What are Cataracts?

Cataracts are formed when the clear lens inside your eye becomes cloudy or misty. This is a gradual process that usually happens as we get older. It does not hurt. The early stages of a cataract do not necessarily affect your sight, but if your sight becomes very impaired you may be referred for surgery to replace the cataract with a clear artificial lens. This surgery is carried out under a local anaesthetic and has a very high success rate.

How Might Cataracts Affect My Vision?

Who is Affected by Cataracts?

Cataracts mainly develop in those aged 65 or older. Younger people can develop cataracts following an injury to the eye.
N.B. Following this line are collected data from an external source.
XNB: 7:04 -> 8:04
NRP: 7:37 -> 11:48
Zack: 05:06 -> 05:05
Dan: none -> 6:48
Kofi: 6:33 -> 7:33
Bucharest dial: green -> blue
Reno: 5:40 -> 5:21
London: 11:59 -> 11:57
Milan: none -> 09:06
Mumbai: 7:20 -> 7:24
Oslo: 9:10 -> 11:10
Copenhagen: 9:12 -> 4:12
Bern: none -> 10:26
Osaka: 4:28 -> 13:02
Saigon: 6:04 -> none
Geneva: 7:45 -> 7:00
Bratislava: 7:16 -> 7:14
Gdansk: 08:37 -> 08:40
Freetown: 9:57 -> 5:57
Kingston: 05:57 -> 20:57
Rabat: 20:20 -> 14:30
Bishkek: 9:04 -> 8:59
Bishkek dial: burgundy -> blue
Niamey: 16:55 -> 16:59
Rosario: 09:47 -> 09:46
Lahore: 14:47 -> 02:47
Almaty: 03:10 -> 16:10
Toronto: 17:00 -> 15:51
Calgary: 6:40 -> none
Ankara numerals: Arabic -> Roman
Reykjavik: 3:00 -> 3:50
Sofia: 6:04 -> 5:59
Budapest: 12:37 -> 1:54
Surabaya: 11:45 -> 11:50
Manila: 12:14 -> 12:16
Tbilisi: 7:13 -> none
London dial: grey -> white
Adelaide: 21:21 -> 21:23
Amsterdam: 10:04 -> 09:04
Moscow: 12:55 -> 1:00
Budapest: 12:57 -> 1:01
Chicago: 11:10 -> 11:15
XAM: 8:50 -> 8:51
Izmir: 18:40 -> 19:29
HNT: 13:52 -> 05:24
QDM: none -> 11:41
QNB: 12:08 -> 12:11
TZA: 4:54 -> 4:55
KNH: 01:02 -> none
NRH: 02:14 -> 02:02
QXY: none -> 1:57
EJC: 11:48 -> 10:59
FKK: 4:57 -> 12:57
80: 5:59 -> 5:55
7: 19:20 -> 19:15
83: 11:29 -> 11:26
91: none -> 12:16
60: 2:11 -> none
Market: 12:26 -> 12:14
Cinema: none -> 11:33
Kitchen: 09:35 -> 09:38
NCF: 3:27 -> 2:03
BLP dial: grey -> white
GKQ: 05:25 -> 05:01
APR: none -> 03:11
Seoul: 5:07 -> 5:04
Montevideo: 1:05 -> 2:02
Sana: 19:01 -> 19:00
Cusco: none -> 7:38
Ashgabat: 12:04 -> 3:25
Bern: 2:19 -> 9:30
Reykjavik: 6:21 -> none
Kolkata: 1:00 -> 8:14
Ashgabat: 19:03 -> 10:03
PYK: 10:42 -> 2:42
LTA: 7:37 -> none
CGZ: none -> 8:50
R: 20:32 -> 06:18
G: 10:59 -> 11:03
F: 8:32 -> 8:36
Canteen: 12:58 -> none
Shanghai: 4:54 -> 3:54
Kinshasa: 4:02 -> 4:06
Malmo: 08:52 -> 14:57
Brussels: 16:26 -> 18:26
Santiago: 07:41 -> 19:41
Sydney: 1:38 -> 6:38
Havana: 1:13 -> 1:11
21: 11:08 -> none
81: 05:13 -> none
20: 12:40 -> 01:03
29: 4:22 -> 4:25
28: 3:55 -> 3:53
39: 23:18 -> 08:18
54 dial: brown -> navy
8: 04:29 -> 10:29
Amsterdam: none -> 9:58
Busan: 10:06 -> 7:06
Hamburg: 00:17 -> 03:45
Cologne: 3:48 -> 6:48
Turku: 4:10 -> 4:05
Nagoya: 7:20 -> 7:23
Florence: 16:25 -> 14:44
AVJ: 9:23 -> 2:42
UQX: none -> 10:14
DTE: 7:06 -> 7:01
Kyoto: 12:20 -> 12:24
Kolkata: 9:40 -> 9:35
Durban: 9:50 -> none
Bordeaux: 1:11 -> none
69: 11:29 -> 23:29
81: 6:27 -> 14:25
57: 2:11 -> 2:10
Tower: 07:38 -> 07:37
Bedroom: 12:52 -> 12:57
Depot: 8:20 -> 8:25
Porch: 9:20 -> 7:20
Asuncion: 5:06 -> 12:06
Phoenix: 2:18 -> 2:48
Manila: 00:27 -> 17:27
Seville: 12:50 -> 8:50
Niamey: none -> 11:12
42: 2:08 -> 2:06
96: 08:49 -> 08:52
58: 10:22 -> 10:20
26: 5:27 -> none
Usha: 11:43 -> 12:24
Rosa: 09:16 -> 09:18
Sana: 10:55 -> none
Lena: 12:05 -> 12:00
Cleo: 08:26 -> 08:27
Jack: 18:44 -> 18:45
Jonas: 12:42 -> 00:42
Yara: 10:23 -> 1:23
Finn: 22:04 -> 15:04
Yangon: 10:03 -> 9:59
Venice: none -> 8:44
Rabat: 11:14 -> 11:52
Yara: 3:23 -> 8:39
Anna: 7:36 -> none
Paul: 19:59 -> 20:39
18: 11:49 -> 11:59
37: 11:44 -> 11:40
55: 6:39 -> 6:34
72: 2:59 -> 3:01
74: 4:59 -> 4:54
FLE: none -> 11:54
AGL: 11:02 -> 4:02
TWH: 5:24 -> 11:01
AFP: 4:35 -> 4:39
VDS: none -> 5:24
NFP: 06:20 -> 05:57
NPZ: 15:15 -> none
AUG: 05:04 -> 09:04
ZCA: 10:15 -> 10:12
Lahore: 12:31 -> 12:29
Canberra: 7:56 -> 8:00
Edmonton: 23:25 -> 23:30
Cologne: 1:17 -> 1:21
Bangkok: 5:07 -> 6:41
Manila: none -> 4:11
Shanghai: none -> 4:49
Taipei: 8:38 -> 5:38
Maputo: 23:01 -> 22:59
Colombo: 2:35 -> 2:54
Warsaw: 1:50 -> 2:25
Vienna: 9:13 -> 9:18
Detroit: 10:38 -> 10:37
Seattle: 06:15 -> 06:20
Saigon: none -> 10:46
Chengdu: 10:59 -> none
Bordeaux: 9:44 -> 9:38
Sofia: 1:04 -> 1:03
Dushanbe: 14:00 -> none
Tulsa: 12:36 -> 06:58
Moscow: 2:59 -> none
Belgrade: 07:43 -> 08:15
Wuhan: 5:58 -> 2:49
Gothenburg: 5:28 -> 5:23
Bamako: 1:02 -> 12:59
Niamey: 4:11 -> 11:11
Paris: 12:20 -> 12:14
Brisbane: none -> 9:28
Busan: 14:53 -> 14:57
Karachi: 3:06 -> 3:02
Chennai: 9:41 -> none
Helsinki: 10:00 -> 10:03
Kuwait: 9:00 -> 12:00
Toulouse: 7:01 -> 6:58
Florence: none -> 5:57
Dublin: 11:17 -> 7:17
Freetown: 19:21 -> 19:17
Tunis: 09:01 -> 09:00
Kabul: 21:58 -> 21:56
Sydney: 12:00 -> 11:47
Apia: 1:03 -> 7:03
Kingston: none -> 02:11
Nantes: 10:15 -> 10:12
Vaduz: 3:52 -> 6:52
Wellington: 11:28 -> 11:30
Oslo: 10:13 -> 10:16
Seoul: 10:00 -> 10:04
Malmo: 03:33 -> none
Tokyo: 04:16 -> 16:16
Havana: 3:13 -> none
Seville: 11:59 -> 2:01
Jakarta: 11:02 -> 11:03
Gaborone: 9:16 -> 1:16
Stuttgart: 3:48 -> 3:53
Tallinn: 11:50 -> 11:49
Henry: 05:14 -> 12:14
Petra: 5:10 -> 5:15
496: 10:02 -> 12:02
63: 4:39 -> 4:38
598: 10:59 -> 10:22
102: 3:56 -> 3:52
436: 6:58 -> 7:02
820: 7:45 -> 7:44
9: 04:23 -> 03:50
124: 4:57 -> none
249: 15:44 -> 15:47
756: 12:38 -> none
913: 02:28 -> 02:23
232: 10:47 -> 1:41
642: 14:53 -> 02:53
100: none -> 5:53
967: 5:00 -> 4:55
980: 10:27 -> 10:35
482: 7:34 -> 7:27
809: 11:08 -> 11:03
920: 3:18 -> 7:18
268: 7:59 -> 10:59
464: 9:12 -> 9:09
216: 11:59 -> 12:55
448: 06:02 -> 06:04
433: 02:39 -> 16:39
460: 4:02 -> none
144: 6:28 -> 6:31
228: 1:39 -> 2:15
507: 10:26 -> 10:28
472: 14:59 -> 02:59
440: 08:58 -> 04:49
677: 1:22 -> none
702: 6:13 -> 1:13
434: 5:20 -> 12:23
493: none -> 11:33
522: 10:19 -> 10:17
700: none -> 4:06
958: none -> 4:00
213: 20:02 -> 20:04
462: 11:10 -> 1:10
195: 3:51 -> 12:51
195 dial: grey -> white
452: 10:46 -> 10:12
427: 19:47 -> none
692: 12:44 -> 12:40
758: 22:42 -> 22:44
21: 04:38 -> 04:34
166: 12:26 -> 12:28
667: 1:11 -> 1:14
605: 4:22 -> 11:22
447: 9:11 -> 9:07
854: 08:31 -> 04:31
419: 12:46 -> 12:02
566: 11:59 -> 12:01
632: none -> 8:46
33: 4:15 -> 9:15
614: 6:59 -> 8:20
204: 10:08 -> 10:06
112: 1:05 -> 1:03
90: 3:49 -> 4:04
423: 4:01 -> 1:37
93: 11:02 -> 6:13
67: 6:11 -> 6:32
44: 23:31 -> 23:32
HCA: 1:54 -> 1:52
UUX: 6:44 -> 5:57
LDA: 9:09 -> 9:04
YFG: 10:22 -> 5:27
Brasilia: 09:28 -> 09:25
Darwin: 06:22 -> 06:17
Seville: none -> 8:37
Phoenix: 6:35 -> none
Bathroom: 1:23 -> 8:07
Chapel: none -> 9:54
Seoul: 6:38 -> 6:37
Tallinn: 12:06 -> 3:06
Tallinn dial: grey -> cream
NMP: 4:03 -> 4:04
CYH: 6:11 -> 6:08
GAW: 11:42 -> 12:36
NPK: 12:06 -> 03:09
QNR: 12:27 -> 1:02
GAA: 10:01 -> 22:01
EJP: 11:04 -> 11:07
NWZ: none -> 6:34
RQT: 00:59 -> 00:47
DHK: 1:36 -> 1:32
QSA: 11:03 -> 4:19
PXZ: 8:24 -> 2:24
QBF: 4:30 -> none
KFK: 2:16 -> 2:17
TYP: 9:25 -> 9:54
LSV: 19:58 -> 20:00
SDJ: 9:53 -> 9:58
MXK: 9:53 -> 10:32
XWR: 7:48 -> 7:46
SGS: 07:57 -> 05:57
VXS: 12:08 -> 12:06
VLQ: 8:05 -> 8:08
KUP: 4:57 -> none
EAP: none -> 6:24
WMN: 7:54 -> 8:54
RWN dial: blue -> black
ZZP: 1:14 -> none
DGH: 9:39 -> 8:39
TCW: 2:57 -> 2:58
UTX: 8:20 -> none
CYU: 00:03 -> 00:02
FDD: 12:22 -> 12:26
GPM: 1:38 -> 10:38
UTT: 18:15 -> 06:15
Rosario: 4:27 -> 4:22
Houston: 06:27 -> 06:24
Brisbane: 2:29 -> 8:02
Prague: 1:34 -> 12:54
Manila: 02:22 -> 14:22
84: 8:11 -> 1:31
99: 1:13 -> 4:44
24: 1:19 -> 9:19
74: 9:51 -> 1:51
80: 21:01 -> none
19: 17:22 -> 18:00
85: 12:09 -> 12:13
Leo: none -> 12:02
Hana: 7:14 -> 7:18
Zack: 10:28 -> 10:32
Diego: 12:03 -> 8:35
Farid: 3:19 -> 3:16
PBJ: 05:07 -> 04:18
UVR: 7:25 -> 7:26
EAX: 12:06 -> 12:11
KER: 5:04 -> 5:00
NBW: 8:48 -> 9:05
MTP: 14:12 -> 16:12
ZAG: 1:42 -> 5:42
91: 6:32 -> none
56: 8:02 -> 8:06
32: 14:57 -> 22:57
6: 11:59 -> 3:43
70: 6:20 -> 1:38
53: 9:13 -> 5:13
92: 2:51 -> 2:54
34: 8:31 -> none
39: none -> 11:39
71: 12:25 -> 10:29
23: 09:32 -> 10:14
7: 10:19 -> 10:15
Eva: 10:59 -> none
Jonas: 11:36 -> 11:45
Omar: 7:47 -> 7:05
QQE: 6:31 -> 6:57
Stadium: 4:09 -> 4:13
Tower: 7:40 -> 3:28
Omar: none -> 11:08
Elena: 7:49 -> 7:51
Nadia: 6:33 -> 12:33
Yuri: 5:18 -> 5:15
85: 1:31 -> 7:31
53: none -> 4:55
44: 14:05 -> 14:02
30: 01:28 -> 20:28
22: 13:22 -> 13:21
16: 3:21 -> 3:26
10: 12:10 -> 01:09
Some medical conditions such as diabetes, or taking some sorts of medication such as steroids, may also cause cataracts. Smokers are also more likely to develop cataracts than non-smokers and there may also be a link between UV rays (sunshine) and cataracts. A very small number of babies are born with a cataract.

What are the Symptoms of Cataracts?

If you have cataracts you may notice that your vision is less clear and distinct. Car headlights and streetlights can become dazzling, and you may experience difficulty moving from shade to sunlit areas. Colours may look faded or yellowed.

Many people with a cataract notice that they need to change the prescription for their glasses more often than they used to. If you are long-sighted, you may even notice that you need your glasses less than you did before you had the cataract!